みなさん、こんにちは。歯科医師の伊勢円です。

前回はオフィスブリーチについてお話ししました。今回は、ホームブリーチとウォーキングブリーチについてです。

ホームブリーチは、日本では2011年に厚生労働省の認可を受けました。歯の型をとって専用のトレーを作り、その中にホワイトニング剤を入れて患者さん自身がご自宅で使用する方法です。ホワイトニングに使うオキシドールは、濃度を守って使えば人体に無害な薬剤です。また、ホームブリーチに用いるオキシドールは、安全のため濃度を低く設定していますので、安心して行うことができます。
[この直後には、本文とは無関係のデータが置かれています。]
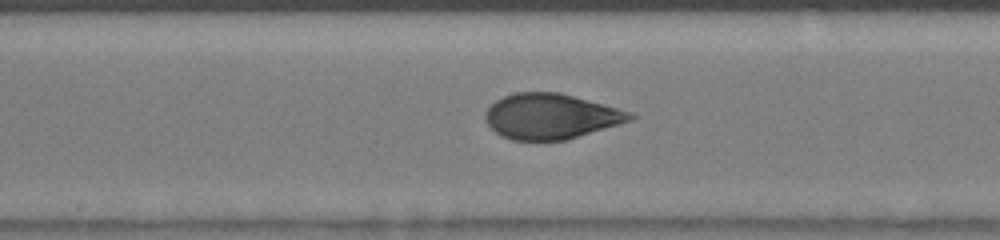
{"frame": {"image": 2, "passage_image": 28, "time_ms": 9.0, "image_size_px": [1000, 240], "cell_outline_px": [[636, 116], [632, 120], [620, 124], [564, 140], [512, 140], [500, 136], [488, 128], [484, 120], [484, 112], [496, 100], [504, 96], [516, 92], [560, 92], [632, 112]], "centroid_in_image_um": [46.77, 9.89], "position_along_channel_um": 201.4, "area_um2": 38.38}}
ホームブリーチには日中に数時間程度使用するタイプと夜寝ている間に使用するタイプがあります。歯科医院に行かなくても自分の好きなタイミングですることができるという利点はありますが、効果は弱くなってしまいます。また、神経の有無にかかわらずできますが、神経のない歯では効果は出にくくなってしまいます。
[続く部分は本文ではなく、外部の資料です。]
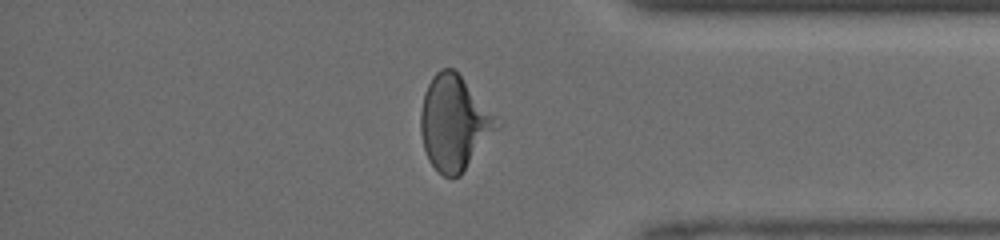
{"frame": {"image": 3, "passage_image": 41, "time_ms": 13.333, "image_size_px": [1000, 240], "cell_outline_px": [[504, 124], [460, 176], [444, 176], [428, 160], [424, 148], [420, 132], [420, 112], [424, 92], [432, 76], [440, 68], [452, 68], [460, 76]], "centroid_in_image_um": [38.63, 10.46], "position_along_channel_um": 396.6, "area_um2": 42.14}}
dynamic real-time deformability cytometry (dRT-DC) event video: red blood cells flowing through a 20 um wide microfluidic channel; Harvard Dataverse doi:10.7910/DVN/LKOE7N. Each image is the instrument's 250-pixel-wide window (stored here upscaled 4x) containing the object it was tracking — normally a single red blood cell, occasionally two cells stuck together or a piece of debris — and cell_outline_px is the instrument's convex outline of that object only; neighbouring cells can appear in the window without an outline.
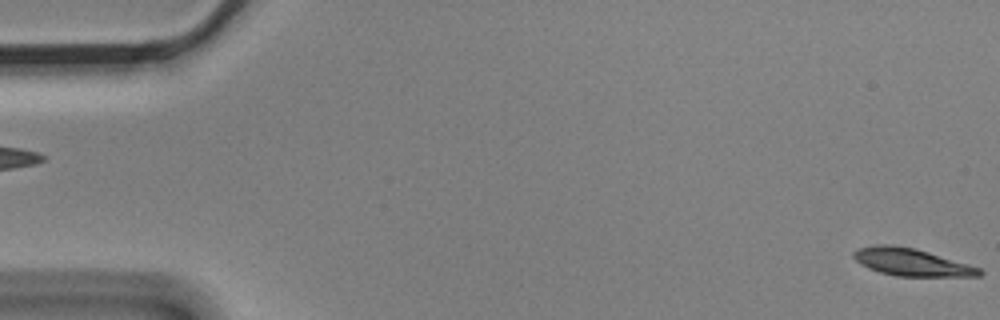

一方、ウォーキングブリーチは神経をとった歯の髄腔内にホワイトニング剤を封入して歯の内側からフリーラジカルを作用させて色素を分解する方法です。オキシドールは、水と酸素に分解される時にフリーラジカルを発生します。フリーラジカルとは、不安定な状態の電子を含む状態の分子のことで、フリーラジカルは他の物質にぶつかって連鎖反応を起こし、相手の電子を奪い取る時に色素を無色化します。オキシドールは酸素を放出しやすい分子構造をしており、強力な酸化力をもつハイドロキシラジカルが作られやすく、かつ人体に無害であるため、ホワイトニングに最適な薬剤といえます。ウォーキングブリーチでは、抜髄をして根管治療が完了した歯の髄腔内に3035%のオキシドールと過ホウ酸ナトリウムを混和したペーストを封入し、1週間に1回程度薬剤を交換し繰り返すことで歯を白くしていきます。
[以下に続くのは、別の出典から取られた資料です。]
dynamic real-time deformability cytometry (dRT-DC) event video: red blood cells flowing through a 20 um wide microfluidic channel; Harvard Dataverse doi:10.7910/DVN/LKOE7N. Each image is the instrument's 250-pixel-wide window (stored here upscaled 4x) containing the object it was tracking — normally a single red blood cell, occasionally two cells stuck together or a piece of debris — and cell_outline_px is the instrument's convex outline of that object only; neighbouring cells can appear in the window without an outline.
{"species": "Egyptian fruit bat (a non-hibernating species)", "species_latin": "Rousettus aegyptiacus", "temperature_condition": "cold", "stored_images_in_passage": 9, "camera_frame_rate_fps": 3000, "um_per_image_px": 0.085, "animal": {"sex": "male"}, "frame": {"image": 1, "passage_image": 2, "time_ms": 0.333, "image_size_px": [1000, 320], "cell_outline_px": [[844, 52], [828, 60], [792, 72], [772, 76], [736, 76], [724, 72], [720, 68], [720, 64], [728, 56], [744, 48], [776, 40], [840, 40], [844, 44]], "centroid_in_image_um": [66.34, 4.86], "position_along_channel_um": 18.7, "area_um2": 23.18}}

リスクとしては、放出されるフリーラジカルの逃げ場がないため、フリーラジカルがセメント質を通り抜けて、シャーピー繊維から骨に到達して歯や骨が浸食されてしまうことがあります。また、緊密な根管充填がなされてないと根尖側に到達してしまい、痛みが出ることもあります。そのため、根尖病変がなく緊密な根管充填がなされていることが前提となります。治療が不十分な場合は再治療が必要になります。

フリーラジカルは有機質の変色を無色化する方法なので、天然の歯にだけ作用します。もし、歯の一部にコンポジットレジン等の充填物がある場合はそこは白くはなりません。気になる場合は詰め直しが必要になりますので、ご注意下さい。

()当院では扱っていない方法が含まれます。